ASSIGNED TASK.
Show all lines from the data that include the word "index".

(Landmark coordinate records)
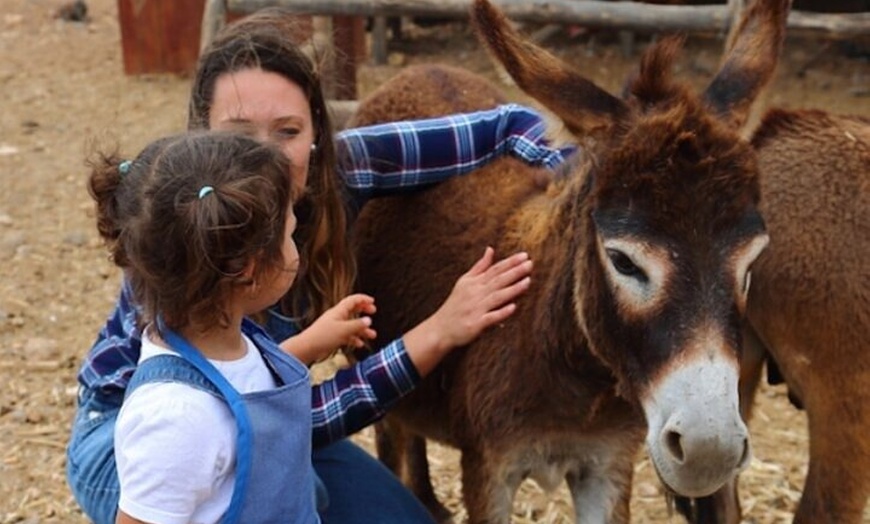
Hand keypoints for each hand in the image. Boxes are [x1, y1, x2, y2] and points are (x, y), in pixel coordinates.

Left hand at [280, 294, 376, 364]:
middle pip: (352, 310)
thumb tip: (369, 320)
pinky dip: (354, 338)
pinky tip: (359, 344)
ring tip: (372, 335)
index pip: (353, 300)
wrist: (307, 348)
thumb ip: (357, 325)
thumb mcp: (344, 330)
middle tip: (373, 312)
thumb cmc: (323, 336)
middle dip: (363, 310)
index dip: (363, 299)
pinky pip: (346, 335)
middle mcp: (337, 317)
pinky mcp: (332, 337)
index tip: (373, 301)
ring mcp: (334, 327)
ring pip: (351, 325)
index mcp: (339, 311)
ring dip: (362, 329)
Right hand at [403, 247, 531, 375]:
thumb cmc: (455, 304)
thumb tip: (490, 249)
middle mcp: (475, 293)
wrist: (440, 328)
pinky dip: (501, 312)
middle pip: (498, 280)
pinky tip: (513, 307)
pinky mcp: (475, 324)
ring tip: (528, 282)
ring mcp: (476, 309)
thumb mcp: (464, 282)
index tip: (525, 256)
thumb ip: (479, 266)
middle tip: (530, 264)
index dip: (510, 262)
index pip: (495, 269)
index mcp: (474, 282)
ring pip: (497, 297)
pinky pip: (490, 317)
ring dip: (512, 289)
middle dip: (515, 272)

YOUR SOLUTION.
index pip: (353, 300)
index dip: (363, 299)
index tip: (373, 301)
index mcp: (339, 311)
index tip: (525, 256)
index dip: (510, 262)
index pip: (495, 269)
index mcp: (474, 282)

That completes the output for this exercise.